═══ Information shown ═══
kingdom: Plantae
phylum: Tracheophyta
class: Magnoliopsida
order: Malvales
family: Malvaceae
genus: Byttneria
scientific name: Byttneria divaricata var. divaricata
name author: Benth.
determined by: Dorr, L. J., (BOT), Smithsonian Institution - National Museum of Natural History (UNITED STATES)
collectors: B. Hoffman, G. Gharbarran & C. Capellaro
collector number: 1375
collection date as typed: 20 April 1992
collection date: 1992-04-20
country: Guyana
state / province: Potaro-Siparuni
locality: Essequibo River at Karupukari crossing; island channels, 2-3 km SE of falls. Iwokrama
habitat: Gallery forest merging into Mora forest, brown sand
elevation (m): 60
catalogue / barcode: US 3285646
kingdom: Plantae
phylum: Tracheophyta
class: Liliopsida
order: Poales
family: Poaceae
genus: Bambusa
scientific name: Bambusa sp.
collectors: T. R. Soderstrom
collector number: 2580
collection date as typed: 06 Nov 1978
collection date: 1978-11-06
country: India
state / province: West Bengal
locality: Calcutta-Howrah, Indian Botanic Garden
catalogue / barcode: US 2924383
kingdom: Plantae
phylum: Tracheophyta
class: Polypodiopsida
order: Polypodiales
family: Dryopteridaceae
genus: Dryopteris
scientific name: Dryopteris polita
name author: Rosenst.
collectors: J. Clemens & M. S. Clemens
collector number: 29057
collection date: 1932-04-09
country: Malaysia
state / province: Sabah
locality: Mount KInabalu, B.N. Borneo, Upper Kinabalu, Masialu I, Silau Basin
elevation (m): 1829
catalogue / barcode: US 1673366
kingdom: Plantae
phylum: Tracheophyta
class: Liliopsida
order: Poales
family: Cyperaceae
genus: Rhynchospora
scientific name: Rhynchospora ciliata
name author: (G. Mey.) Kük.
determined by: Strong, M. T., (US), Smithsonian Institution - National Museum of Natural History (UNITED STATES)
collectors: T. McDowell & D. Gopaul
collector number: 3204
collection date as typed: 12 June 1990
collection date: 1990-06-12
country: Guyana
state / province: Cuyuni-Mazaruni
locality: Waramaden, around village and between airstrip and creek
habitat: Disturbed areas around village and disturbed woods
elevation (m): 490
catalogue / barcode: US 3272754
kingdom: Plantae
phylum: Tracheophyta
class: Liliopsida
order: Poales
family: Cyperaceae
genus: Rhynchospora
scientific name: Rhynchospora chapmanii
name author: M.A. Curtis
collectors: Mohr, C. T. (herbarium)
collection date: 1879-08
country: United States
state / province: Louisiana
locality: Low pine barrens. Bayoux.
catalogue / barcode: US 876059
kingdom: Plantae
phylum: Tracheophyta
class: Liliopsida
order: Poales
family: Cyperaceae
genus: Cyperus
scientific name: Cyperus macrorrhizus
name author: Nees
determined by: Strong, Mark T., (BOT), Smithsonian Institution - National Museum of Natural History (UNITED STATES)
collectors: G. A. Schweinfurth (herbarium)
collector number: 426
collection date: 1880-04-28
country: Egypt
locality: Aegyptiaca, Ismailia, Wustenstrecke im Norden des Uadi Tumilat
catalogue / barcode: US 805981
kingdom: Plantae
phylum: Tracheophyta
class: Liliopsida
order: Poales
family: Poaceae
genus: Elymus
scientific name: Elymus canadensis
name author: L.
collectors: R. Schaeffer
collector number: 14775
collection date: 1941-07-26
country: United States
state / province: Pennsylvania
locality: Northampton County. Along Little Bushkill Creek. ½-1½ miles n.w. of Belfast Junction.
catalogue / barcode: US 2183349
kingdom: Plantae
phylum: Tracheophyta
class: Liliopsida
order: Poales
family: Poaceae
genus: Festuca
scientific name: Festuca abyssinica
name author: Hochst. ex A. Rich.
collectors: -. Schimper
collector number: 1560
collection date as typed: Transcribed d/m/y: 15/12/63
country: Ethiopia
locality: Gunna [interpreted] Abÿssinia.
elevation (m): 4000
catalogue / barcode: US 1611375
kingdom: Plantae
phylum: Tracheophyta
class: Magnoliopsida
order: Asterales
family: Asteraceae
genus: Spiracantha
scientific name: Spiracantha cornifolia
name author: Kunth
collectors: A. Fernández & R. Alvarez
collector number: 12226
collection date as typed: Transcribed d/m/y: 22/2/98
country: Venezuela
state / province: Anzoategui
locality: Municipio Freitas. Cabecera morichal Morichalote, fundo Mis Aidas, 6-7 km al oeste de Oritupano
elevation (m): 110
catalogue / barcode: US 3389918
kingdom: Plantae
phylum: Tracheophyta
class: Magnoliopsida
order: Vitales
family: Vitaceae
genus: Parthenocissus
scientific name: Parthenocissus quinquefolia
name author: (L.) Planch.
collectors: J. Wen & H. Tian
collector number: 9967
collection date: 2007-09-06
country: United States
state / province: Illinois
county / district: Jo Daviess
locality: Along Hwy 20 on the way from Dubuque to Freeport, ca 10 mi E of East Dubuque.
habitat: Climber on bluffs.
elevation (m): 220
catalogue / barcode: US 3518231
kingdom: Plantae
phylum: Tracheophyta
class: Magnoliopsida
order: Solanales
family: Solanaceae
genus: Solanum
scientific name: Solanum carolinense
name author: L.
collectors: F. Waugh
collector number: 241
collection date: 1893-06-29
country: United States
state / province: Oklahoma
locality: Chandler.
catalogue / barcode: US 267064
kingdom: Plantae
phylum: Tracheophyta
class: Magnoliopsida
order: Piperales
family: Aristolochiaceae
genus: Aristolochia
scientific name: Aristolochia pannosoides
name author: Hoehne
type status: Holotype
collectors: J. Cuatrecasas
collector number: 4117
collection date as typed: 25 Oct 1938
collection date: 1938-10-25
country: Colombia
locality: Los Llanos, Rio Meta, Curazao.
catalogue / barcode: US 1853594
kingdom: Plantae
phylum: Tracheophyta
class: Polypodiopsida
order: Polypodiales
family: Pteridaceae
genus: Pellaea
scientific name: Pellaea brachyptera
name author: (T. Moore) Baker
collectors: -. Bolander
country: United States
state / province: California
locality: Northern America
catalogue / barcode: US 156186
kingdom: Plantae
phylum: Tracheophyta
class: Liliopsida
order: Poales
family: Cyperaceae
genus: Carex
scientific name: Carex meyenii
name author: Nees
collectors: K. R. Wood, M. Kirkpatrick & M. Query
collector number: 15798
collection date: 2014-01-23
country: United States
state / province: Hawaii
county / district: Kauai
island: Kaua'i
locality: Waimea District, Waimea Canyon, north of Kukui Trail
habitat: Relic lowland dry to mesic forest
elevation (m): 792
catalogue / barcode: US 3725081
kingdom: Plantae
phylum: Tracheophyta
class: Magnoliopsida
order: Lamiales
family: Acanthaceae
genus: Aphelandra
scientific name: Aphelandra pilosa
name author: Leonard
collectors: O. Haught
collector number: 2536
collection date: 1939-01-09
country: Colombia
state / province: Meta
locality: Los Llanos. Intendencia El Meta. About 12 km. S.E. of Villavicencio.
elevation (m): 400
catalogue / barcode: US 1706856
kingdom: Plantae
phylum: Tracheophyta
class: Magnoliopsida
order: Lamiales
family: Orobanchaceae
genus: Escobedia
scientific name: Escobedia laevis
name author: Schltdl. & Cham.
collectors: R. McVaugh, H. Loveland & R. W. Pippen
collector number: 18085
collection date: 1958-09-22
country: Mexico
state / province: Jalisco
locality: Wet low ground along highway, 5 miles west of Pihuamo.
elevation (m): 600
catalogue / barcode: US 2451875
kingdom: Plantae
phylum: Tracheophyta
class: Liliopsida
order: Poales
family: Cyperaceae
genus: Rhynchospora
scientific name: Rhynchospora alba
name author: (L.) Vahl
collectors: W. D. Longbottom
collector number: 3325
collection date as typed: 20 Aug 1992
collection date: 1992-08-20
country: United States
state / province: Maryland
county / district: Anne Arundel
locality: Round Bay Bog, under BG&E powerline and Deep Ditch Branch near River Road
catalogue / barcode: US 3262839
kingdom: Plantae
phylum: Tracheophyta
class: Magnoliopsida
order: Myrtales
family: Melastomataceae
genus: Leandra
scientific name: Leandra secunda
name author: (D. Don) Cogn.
═══
Instructions for the task:
Reproduce verbatim the lines of the listing above, beginning at the line that contains "determined by: Strong, M." and stopping after the line that contains "country: Ethiopia", with both of those lines included.

Response to the exercise:
determined by: Strong, M. T., (US), Smithsonian Institution - National Museum of Natural History (UNITED STATES)
collectors: T. McDowell & D. Gopaul
collector number: 3204
collection date as typed: 12 June 1990
collection date: 1990-06-12
country: Guyana
state / province: Cuyuni-Mazaruni
locality: Waramaden, around village and between airstrip and creek
habitat: Disturbed areas around village and disturbed woods
elevation (m): 490
catalogue / barcode: US 3272754
kingdom: Plantae
phylum: Tracheophyta
class: Liliopsida
order: Poales
family: Cyperaceae
genus: Rhynchospora
scientific name: Rhynchospora chapmanii
name author: M.A. Curtis
collectors: Mohr, C. T. (herbarium)
collection date: 1879-08
country: United States
state / province: Louisiana
locality: Low pine barrens. Bayoux.
catalogue / barcode: US 876059
kingdom: Plantae
phylum: Tracheophyta
class: Liliopsida
order: Poales
family: Cyperaceae
genus: Cyperus
scientific name: Cyperus macrorrhizus
name author: Nees
determined by: Strong, Mark T., (BOT), Smithsonian Institution - National Museum of Natural History (UNITED STATES)
collectors: G. A. Schweinfurth (herbarium)
collector number: 426
collection date: 1880-04-28
country: Egypt
locality: Aegyptiaca, Ismailia, Wustenstrecke im Norden des Uadi Tumilat
catalogue / barcode: US 805981
kingdom: Plantae
phylum: Tracheophyta
class: Liliopsida
order: Poales
family: Poaceae
genus: Elymus
scientific name: Elymus canadensis
name author: L.
collectors: R. Schaeffer
collector number: 14775
collection date: 1941-07-26
country: United States
state / province: Pennsylvania
locality: Northampton County. Along Little Bushkill Creek. ½-1½ miles n.w. of Belfast Junction.
catalogue / barcode: US 2183349
kingdom: Plantae
phylum: Tracheophyta
class: Liliopsida
order: Poales
family: Poaceae
genus: Festuca
scientific name: Festuca abyssinica
name author: Hochst. ex A. Rich.
collectors: -. Schimper
collector number: 1560
collection date as typed: Transcribed d/m/y: 15/12/63
country: Ethiopia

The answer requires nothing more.